Perhaps though your feeling is that the flaws of the Democratic Party run deeper. The party’s reliance on “the rising electorate” make future victories in our federal system, where there is no national election, but 50 state elections, much more difficult. If Democrats are likely to lose regardless of new voting laws, you’re likely to want to change the direction of the party. Perhaps you have questions about the impact of new state election laws, and their ultimate impact on future elections. If you think the electoral problems of the Democratic Party are much deeper than whether they pass HR1 or the John Lewis Voting Rights Act, you might see some wisdom in Sinema and Manchin’s position. It really does come down to whether you think Democrats or Republicans are the biggest problem facing Democrats in the future. If I were guessing, Manchin and Sinema think the future of the party isn’t bright.
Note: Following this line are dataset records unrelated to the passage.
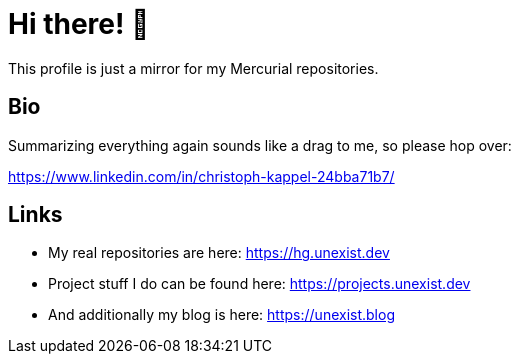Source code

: = Hi there! 👋

This profile is just a mirror for my Mercurial repositories.

== Bio

Summarizing everything again sounds like a drag to me, so please hop over:

https://www.linkedin.com/in/christoph-kappel-24bba71b7/

== Links

- My real repositories are here: https://hg.unexist.dev
- Project stuff I do can be found here: https://projects.unexist.dev
- And additionally my blog is here: https://unexist.blog
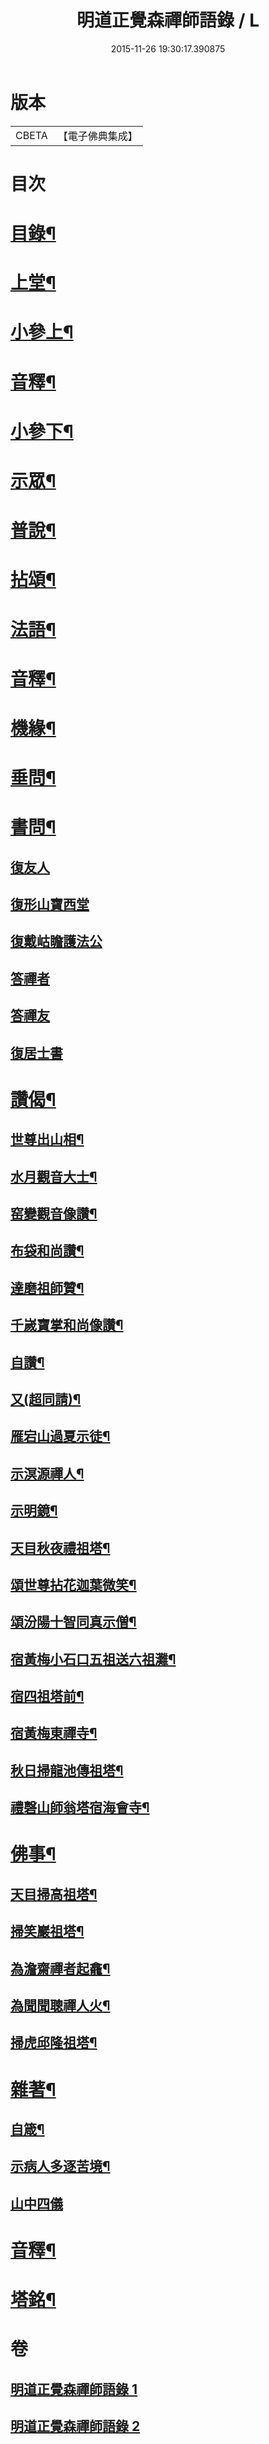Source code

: #+TITLE: 明道正覺森禪師語錄 / L
#+DATE: 2015-11-26 19:30:17.390875
* 版本
 |     CBETA|【電子佛典集成】|

* 目次
* [[file:KR6q0606_001.txt::001-0003a2][目錄¶]]
* [[file:KR6q0606_001.txt::0004a4][上堂¶]]
* [[file:KR6q0606_001.txt::0009a14][小參上¶]]
* [[file:KR6q0606_001.txt::0024a2][音釋¶]]
* [[file:KR6q0606_002.txt::002-0024b4][小參下¶]]
* [[file:KR6q0606_002.txt::0036a8][示眾¶]]
* [[file:KR6q0606_002.txt::0037b12][普說¶]]
* [[file:KR6q0606_002.txt::0039a8][拈頌¶]]
* [[file:KR6q0606_002.txt::0040b10][法語¶]]
* [[file:KR6q0606_002.txt::0048b3][音釋¶]]
* [[file:KR6q0606_003.txt::003-0049a4][機緣¶]]
* [[file:KR6q0606_003.txt::0059a7][垂問¶]]
* [[file:KR6q0606_003.txt::0060a9][書問¶]]
** [[file:KR6q0606_003.txt::0060a9][復友人]]
** [[file:KR6q0606_003.txt::0060b5][復形山寶西堂]]
** [[file:KR6q0606_003.txt::0061a5][復戴岵瞻護法公]]
** [[file:KR6q0606_003.txt::0061a14][答禪者]]
** [[file:KR6q0606_003.txt::0062b6][答禪友]]
** [[file:KR6q0606_003.txt::0063a5][復居士書]]
* [[file:KR6q0606_003.txt::0063b9][讚偈¶]]
** [[file:KR6q0606_003.txt::0063b10][世尊出山相¶]]
** [[file:KR6q0606_003.txt::0063b13][水月觀音大士¶]]
** [[file:KR6q0606_003.txt::0064a2][窑變觀音像讚¶]]
** [[file:KR6q0606_003.txt::0064a6][布袋和尚讚¶]]
** [[file:KR6q0606_003.txt::0064a10][達磨祖師贊¶]]
** [[file:KR6q0606_003.txt::0064a14][千嵗寶掌和尚像讚¶]]
** [[file:KR6q0606_003.txt::0064b4][自讚¶]]
** [[file:KR6q0606_003.txt::0064b11][又(超同請)¶]]
** [[file:KR6q0606_003.txt::0064b15][雁宕山過夏示徒¶]]
** [[file:KR6q0606_003.txt::0065a3][示溟源禪人¶]]
** [[file:KR6q0606_003.txt::0065a6][示明鏡¶]]
** [[file:KR6q0606_003.txt::0065a9][天目秋夜禮祖塔¶]]
** [[file:KR6q0606_003.txt::0065a12][頌世尊拈花迦葉微笑¶]]
** [[file:KR6q0606_003.txt::0065a15][頌汾陽十智同真示僧¶]]
** [[file:KR6q0606_003.txt::0065b3][宿黃梅小石口五祖送六祖灘¶]]
** [[file:KR6q0606_003.txt::0065b6][宿四祖塔前¶]]
** [[file:KR6q0606_003.txt::0065b9][宿黃梅東禪寺¶]]
** [[file:KR6q0606_003.txt::0065b12][秋日掃龍池傳祖塔¶]]
** [[file:KR6q0606_003.txt::0066a2][禮磬山師翁塔宿海會寺¶]]
* [[file:KR6q0606_003.txt::0066a7][佛事¶]]
** [[file:KR6q0606_003.txt::0066a8][天目掃高祖塔¶]]
** [[file:KR6q0606_003.txt::0066a15][掃笑巖祖塔¶]]
** [[file:KR6q0606_003.txt::0066b5][為澹齋禪者起龕¶]]
** [[file:KR6q0606_003.txt::0066b9][為聞聞聰禪人火¶]]
** [[file:KR6q0606_003.txt::0066b13][掃虎邱隆祖塔¶]]
* [[file:KR6q0606_003.txt::0067a3][雜著¶]]
** [[file:KR6q0606_003.txt::0067a4][自箴¶]]
** [[file:KR6q0606_003.txt::0067b9][示病人多逐苦境¶]]
** [[file:KR6q0606_003.txt::0067b15][山中四儀]]
* [[file:KR6q0606_003.txt::0068a11][音釋¶]]
* [[file:KR6q0606_003.txt::0068a15][塔銘¶]]
* 卷
** [[file:KR6q0606_001.txt][明道正覺森禪師語錄 1]]
** [[file:KR6q0606_002.txt][明道正覺森禪師語錄 2]]
** [[file:KR6q0606_003.txt][明道正覺森禪師語錄 3]]
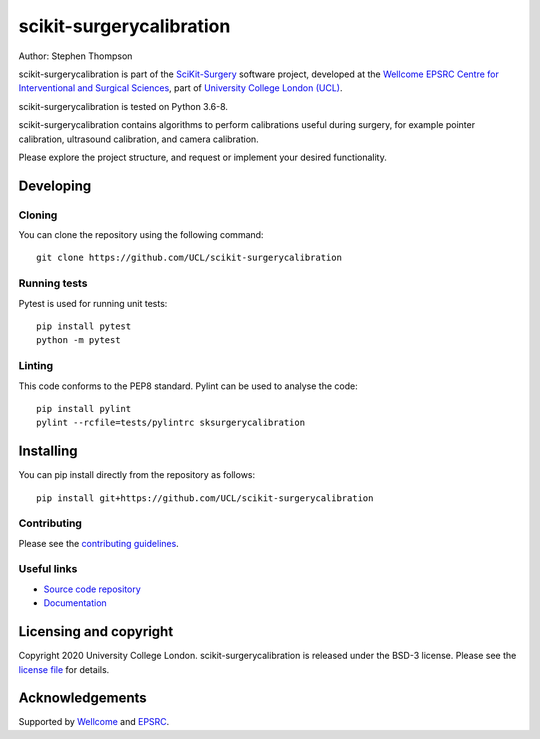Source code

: scikit-surgerycalibration
===============================

.. image:: https://github.com/UCL/scikit-surgerycalibration /raw/master/project-icon.png
   :height: 128px
   :width: 128px
   :target: https://github.com/UCL/scikit-surgerycalibration 
   :alt: Logo

.. image:: https://travis-ci.com/UCL/scikit-surgerycalibration.svg?branch=master
   :target: https://travis-ci.com/github/UCL/scikit-surgerycalibration
   :alt: Travis CI build status

.. image:: https://coveralls.io/repos/github/UCL/scikit-surgerycalibration/badge.svg?branch=master&service=github
    :target: https://coveralls.io/github/UCL/scikit-surgerycalibration?branch=master
    :alt: Test coverage

.. image:: https://readthedocs.org/projects/scikit-surgerycalibration /badge/?version=latest
    :target: http://scikit-surgerycalibration .readthedocs.io/en/latest/?badge=latest
    :alt: Documentation Status



Author: Stephen Thompson

scikit-surgerycalibration is part of the `SciKit-Surgery`_ software project, developed at the `Wellcome EPSRC Centre for Interventional and Surgical Sciences`_, part of `University College London (UCL)`_.

scikit-surgerycalibration is tested on Python 3.6-8.

scikit-surgerycalibration contains algorithms to perform calibrations useful during surgery, for example pointer calibration, ultrasound calibration, and camera calibration. 

Please explore the project structure, and request or implement your desired functionality.

Developing
----------

Cloning
^^^^^^^

You can clone the repository using the following command:

::

    git clone https://github.com/UCL/scikit-surgerycalibration 


Running tests
^^^^^^^^^^^^^
Pytest is used for running unit tests:
::

    pip install pytest
    python -m pytest


Linting
^^^^^^^

This code conforms to the PEP8 standard. Pylint can be used to analyse the code:

::

    pip install pylint
    pylint --rcfile=tests/pylintrc sksurgerycalibration


Installing
----------

You can pip install directly from the repository as follows:

::

    pip install git+https://github.com/UCL/scikit-surgerycalibration 



Contributing
^^^^^^^^^^^^

Please see the `contributing guidelines`_.


Useful links
^^^^^^^^^^^^

* `Source code repository`_
* `Documentation`_


Licensing and copyright
-----------------------

Copyright 2020 University College London.
scikit-surgerycalibration is released under the BSD-3 license. Please see the `license file`_ for details.


Acknowledgements
----------------

Supported by `Wellcome`_ and `EPSRC`_.


.. _`Wellcome EPSRC Centre for Interventional and Surgical Sciences`: http://www.ucl.ac.uk/weiss
.. _`source code repository`: https://github.com/UCL/scikit-surgerycalibration 
.. _`Documentation`: https://scikit-surgerycalibration.readthedocs.io
.. _`SciKit-Surgery`: https://github.com/UCL/scikit-surgery/wiki/home
.. _`University College London (UCL)`: http://www.ucl.ac.uk/
.. _`Wellcome`: https://wellcome.ac.uk/
.. _`EPSRC`: https://www.epsrc.ac.uk/
.. _`contributing guidelines`: https://github.com/UCL/scikit-surgerycalibration /blob/master/CONTRIBUTING.rst
.. _`license file`: https://github.com/UCL/scikit-surgerycalibration /blob/master/LICENSE

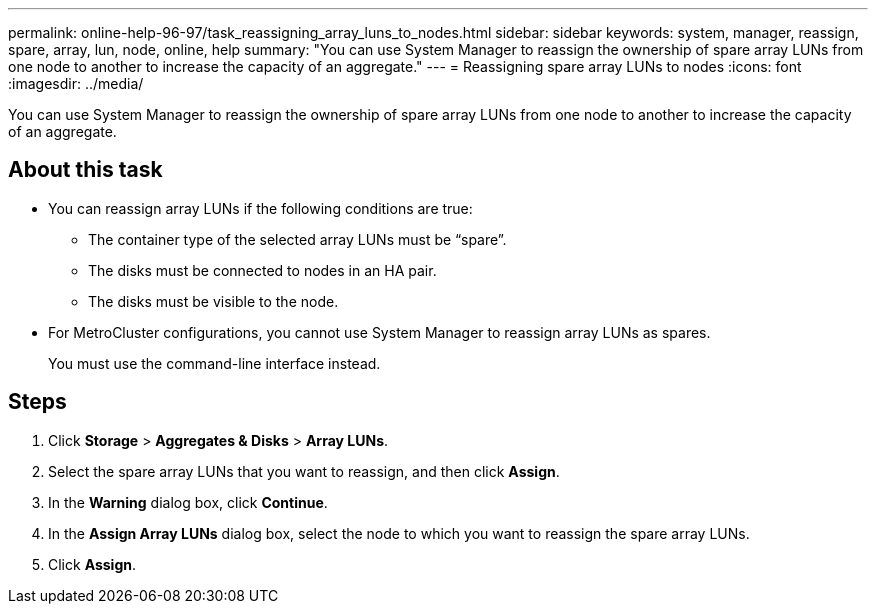 ---
permalink: online-help-96-97/task_reassigning_array_luns_to_nodes.html
sidebar: sidebar
keywords: system, manager, reassign, spare, array, lun, node, online, help
summary: "You can use System Manager to reassign the ownership of spare array LUNs from one node to another to increase the capacity of an aggregate."
---
= Reassigning spare array LUNs to nodes
:icons: font
:imagesdir: ../media/

[.lead]
You can use System Manager to reassign the ownership of spare array LUNs from one node to another to increase the capacity of an aggregate.

== About this task

* You can reassign array LUNs if the following conditions are true:
 ** The container type of the selected array LUNs must be "`spare`".
 ** The disks must be connected to nodes in an HA pair.
 ** The disks must be visible to the node.
* For MetroCluster configurations, you cannot use System Manager to reassign array LUNs as spares.
+
You must use the command-line interface instead.

== Steps

. Click *Storage* > *Aggregates & Disks* > *Array LUNs*.
. Select the spare array LUNs that you want to reassign, and then click *Assign*.
. In the *Warning* dialog box, click *Continue*.
. In the *Assign Array LUNs* dialog box, select the node to which you want to reassign the spare array LUNs.
. Click *Assign*.

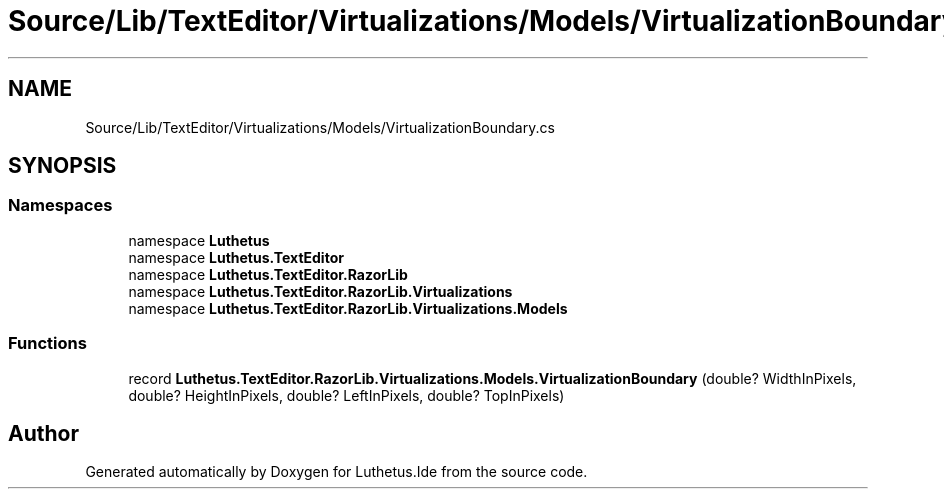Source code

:.TH "Source/Lib/TextEditor/Virtualizations/Models/VirtualizationBoundary.cs" 3 "Version 1.0.0" "Luthetus.Ide" \" -*- nroff -*-
.ad l
.nh
.SH NAME
Source/Lib/TextEditor/Virtualizations/Models/VirtualizationBoundary.cs
.SH SYNOPSIS
.br
.PP
.SS "Namespaces"

.in +1c
.ti -1c
.RI "namespace \fBLuthetus\fP"
.br
.ti -1c
.RI "namespace \fBLuthetus\&.TextEditor\fP"
.br
.ti -1c
.RI "namespace \fBLuthetus\&.TextEditor\&.RazorLib\fP"
.br
.ti -1c
.RI "namespace \fBLuthetus\&.TextEditor\&.RazorLib\&.Virtualizations\fP"
.br
.ti -1c
.RI "namespace \fBLuthetus\&.TextEditor\&.RazorLib\&.Virtualizations\&.Models\fP"
.br
.in -1c
.SS "Functions"

.in +1c
.ti -1c
.RI "record \fBLuthetus\&.TextEditor\&.RazorLib\&.Virtualizations\&.Models\&.VirtualizationBoundary\fP (double? WidthInPixels, double? HeightInPixels, double? LeftInPixels, double? TopInPixels)"
.br
.in -1c
.SH "Author"
.PP 
Generated automatically by Doxygen for Luthetus\&.Ide from the source code\&.
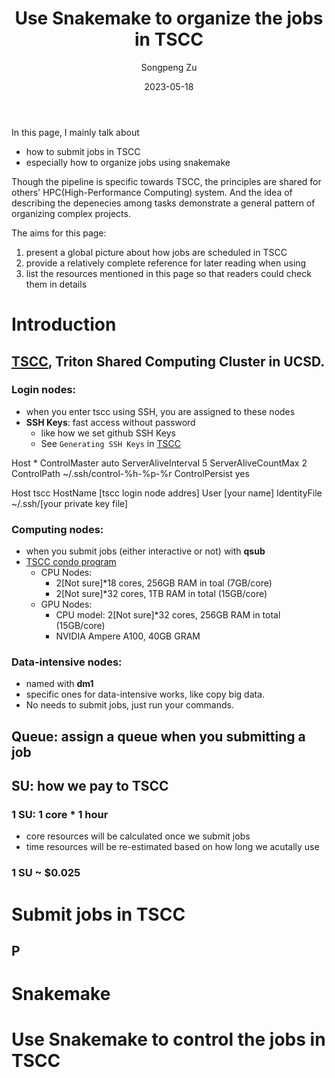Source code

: #+TITLE: Use Snakemake to organize the jobs in TSCC
#+author: Songpeng Zu
#+date: 2023-05-18

In this page, I mainly talk about
- how to submit jobs in TSCC
- especially how to organize jobs using snakemake
  
Though the pipeline is specific towards TSCC, the principles are
shared for others' HPC(High-Performance Computing) system. And the
idea of describing the depenecies among tasks demonstrate a general
pattern of organizing complex projects.

The aims for this page:
1. present a global picture about how jobs are scheduled in TSCC
2. provide a relatively complete reference for later reading when using
3. list the resources mentioned in this page so that readers could
  check them in details

* Introduction
** [[https://www.sdsc.edu/services/hpc/tscc/index.html][TSCC]], Triton Shared Computing Cluster in UCSD.
*** Login nodes:
    - when you enter tscc using SSH, you are assigned to these nodes
    - *SSH Keys*: fast access without password
      - like how we set github SSH Keys
      - See ~Generating SSH Keys~ in [[https://www.sdsc.edu/support/user_guides/tscc.html][TSCC]]
#+BEING_SRC ssh
Host *
ControlMaster auto
ServerAliveInterval 5
ServerAliveCountMax 2
ControlPath ~/.ssh/control-%h-%p-%r
ControlPersist yes

Host tscc
HostName [tscc login node addres]
User [your name]
IdentityFile ~/.ssh/[your private key file]
#+END_SRC
*** Computing nodes:
- when you submit jobs (either interactive or not) with *qsub*
- [[https://www.sdsc.edu/services/hpc/tscc/condo_details.html][TSCC condo program]]
  - CPU Nodes:
    - 2[Not sure]*18 cores, 256GB RAM in toal (7GB/core)
    - 2[Not sure]*32 cores, 1TB RAM in total (15GB/core)
  - GPU Nodes:
    - CPU model: 2[Not sure]*32 cores, 256GB RAM in total (15GB/core)
    - NVIDIA Ampere A100, 40GB GRAM
*** Data-intensive nodes:
- named with *dm1*
- specific ones for data-intensive works, like copy big data.
- No needs to submit jobs, just run your commands.
** Queue: assign a queue when you submitting a job
** SU: how we pay to TSCC
*** 1 SU: 1 core * 1 hour
- core resources will be calculated once we submit jobs
- time resources will be re-estimated based on how long we acutally use
*** 1 SU ~ $0.025
* Submit jobs in TSCC
** P
* Snakemake
* Use Snakemake to control the jobs in TSCC

   
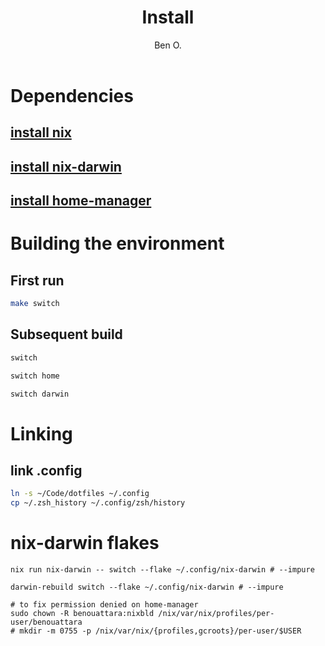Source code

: #+TITLE: Install
#+AUTHOR: Ben O.
* Dependencies
** [[https://nixos.org/download.html][install nix]]
** [[https://github.com/LnL7/nix-darwin][install nix-darwin]]
** [[https://github.com/nix-community/home-manager][install home-manager]]
* Building the environment
** First run
#+begin_src sh
make switch
#+end_src
** Subsequent build
#+NAME: switch-home-and-darwin
#+begin_src sh
switch
#+end_src

#+NAME: switch-home
#+begin_src sh
switch home
#+end_src

#+NAME: switch-darwin
#+begin_src sh
switch darwin
#+end_src
* Linking
** link .config
#+begin_src sh
ln -s ~/Code/dotfiles ~/.config
cp ~/.zsh_history ~/.config/zsh/history
#+end_src
* nix-darwin flakes
#+install nix-darwin:
#+begin_src shell
nix run nix-darwin -- switch --flake ~/.config/nix-darwin # --impure
#+end_src

#+switch to built generation:
#+begin_src shell
darwin-rebuild switch --flake ~/.config/nix-darwin # --impure
#+end_src

#+begin_src shell
# to fix permission denied on home-manager
sudo chown -R benouattara:nixbld /nix/var/nix/profiles/per-user/benouattara
# mkdir -m 0755 -p /nix/var/nix/{profiles,gcroots}/per-user/$USER
#+end_src
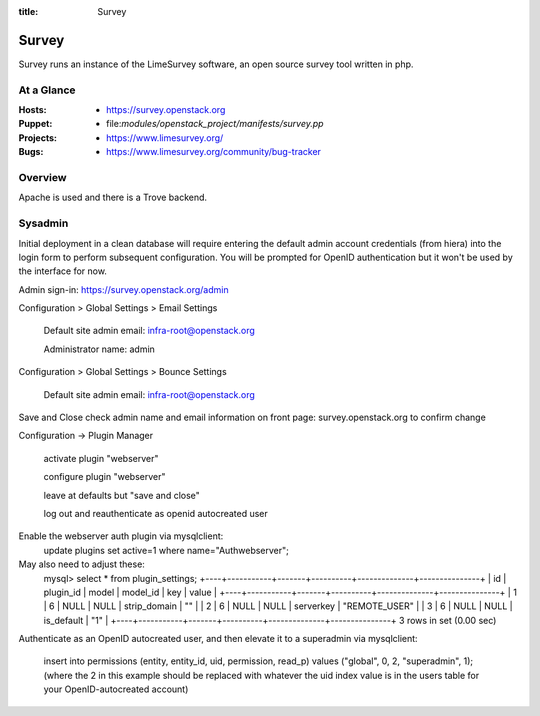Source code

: :title: Survey

.. _survey:

Survey
######

Survey runs an instance of the LimeSurvey software, an open source survey
tool written in php.

At a Glance
===========

:Hosts:
  * https://survey.openstack.org
:Puppet:
  * file:`modules/openstack_project/manifests/survey.pp`
:Projects:
  * https://www.limesurvey.org/
:Bugs:
  * https://www.limesurvey.org/community/bug-tracker

Overview
========

Apache is used and there is a Trove backend.

Sysadmin
========

Initial deployment in a clean database will require entering the default
admin account credentials (from hiera) into the login form to perform
subsequent configuration. You will be prompted for OpenID authentication
but it won't be used by the interface for now.

Admin sign-in: https://survey.openstack.org/admin

Configuration > Global Settings > Email Settings

    Default site admin email: infra-root@openstack.org

    Administrator name: admin

Configuration > Global Settings > Bounce Settings

    Default site admin email: infra-root@openstack.org

Save and Close
check admin name and email information on front page: survey.openstack.org
to confirm change

Configuration -> Plugin Manager

    activate plugin "webserver"

    configure plugin "webserver"

    leave at defaults but "save and close"

    log out and reauthenticate as openid autocreated user


Enable the webserver auth plugin via mysqlclient:
    update plugins set active=1 where name="Authwebserver";

May also need to adjust these:
  mysql> select * from plugin_settings;
  +----+-----------+-------+----------+--------------+---------------+
  | id | plugin_id | model | model_id | key          | value         |
  +----+-----------+-------+----------+--------------+---------------+
  |  1 |         6 | NULL  |     NULL | strip_domain | ""            |
  |  2 |         6 | NULL  |     NULL | serverkey    | "REMOTE_USER" |
  |  3 |         6 | NULL  |     NULL | is_default   | "1"           |
  +----+-----------+-------+----------+--------------+---------------+
  3 rows in set (0.00 sec)

Authenticate as an OpenID autocreated user, and then elevate it to a
superadmin via mysqlclient:
 insert into permissions (entity, entity_id, uid, permission, read_p) values ("global", 0, 2, "superadmin", 1);
 (where the 2 in this example should be replaced with whatever the uid index value is in the users table for your OpenID-autocreated account)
An unequally distributed electorate, a likely deteriorating Democratic base, and the already lost courts have made them make peace with this view.

In reality, it’s probably not so cut and dry either way, and a case can be made that Democrats should simply do whatever makes Joe Biden have the easiest time winning re-election, to prevent a dramatic backslide for democracy under a Trump 2.0 or Trump-lite Presidency in 2025. While the party’s future prospects might be questionable, it probably goes without saying that the country is best off not going through that again. The current version of the GOP is likely in its final 15 years or so of existence, and while we don’t know what they will become either, running out as much clock on them as possible is good. In the end though, Democrats are best off at least considering what their long term prospects are, and whether or not they will be the ones needing the filibuster. Ultimately though, they can’t afford to give up democracy now based on those concerns.